In the modified function, shown below, I pass in the same list as before, however I added another argument to the function that indicates the position of the path that I want to evaluate. The function then calculates the distance between the provided position and the node directly before and after it in the path. I call this function four times when evaluating a 2-Opt iteration, twice to evaluate the change in the two points that were swapped, and twice again to evaluate the original distance in the path.  If the total segmented distance of the two swapped points is lower than the total segmented distance of the original two points, I keep the modified solution as it will have a lower total distance.

def calc_seg_cost(perm, c):
        if c != len(perm) - 1:
            seg = [perm[c-1], perm, perm]
        else:
            seg = [perm[c-1], perm, perm[0]]
        distance = 0
        for i in range(0, len(seg)-1):
            distance += length(points[seg[i]], points[seg[i+1]])
        return distance

I ran the two different versions of the code on a number of TSP problems and recorded the time of each run using the unix time utility.  I then plotted the results using matplotlib.

time_plot

As you can see from the plot, the function modification appears to be saving a substantial amount of time.  The primary advantage of this modification is that I can run my algorithm for a higher number of iterations and get better optimatily in the 5 hour time frame that we have.  This should help me improve my scores, but I may still need to keep tweaking the algorithm if I want to get higher scores on the larger problems, as it looks like the cost function modification by itself will not be enough to achieve that goal.

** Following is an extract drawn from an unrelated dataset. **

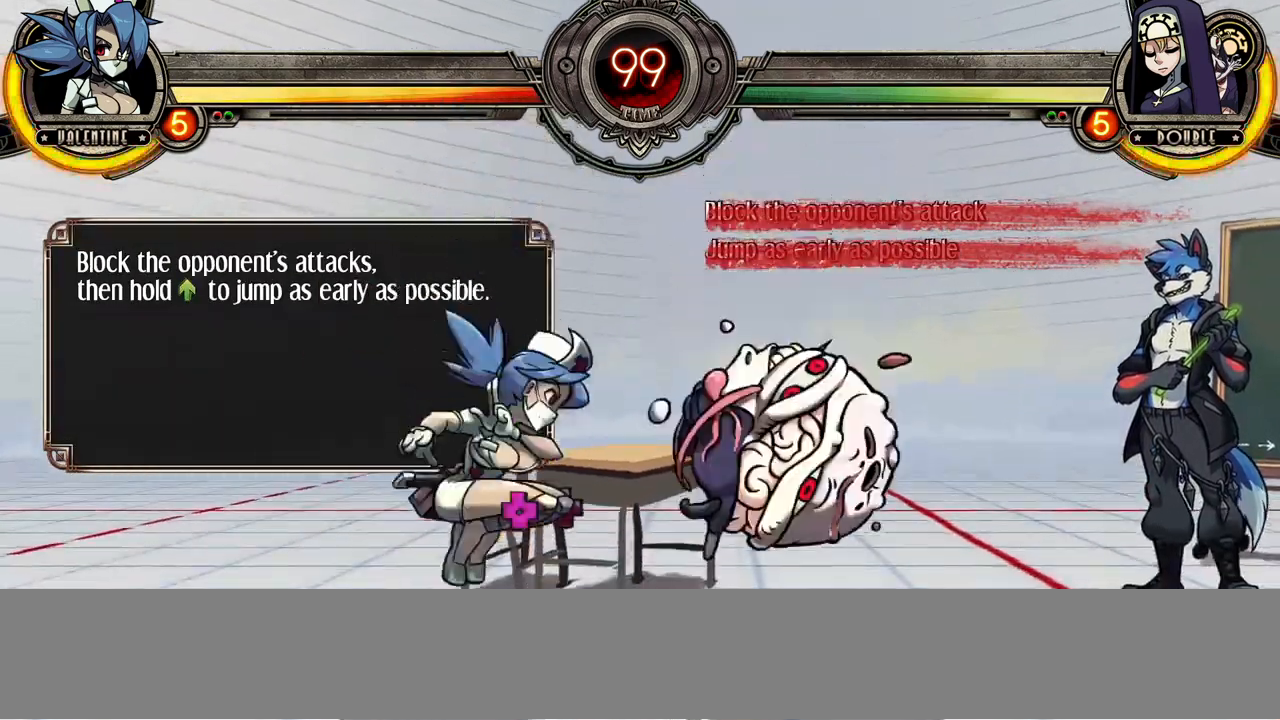
{"dt_ms": 1000, "buttons": []}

So as I mentioned in my last post, I am currently taking a discrete optimization class from Coursera.  It is a pretty challenging class, especially because I have never taken an algorithms class before (I majored in Conservation and Resource Studies in college).  I have been fairly successful in implementing some tried and true algorithms to solve some of the problem sets, but I have been having a lot of difficulty getting an understanding of the performance details of the various algorithms.  My typical routine has been to write up a few solutions to each problem, and use the run-time, solution score, and my (limited) intuition to try and improve the implementations.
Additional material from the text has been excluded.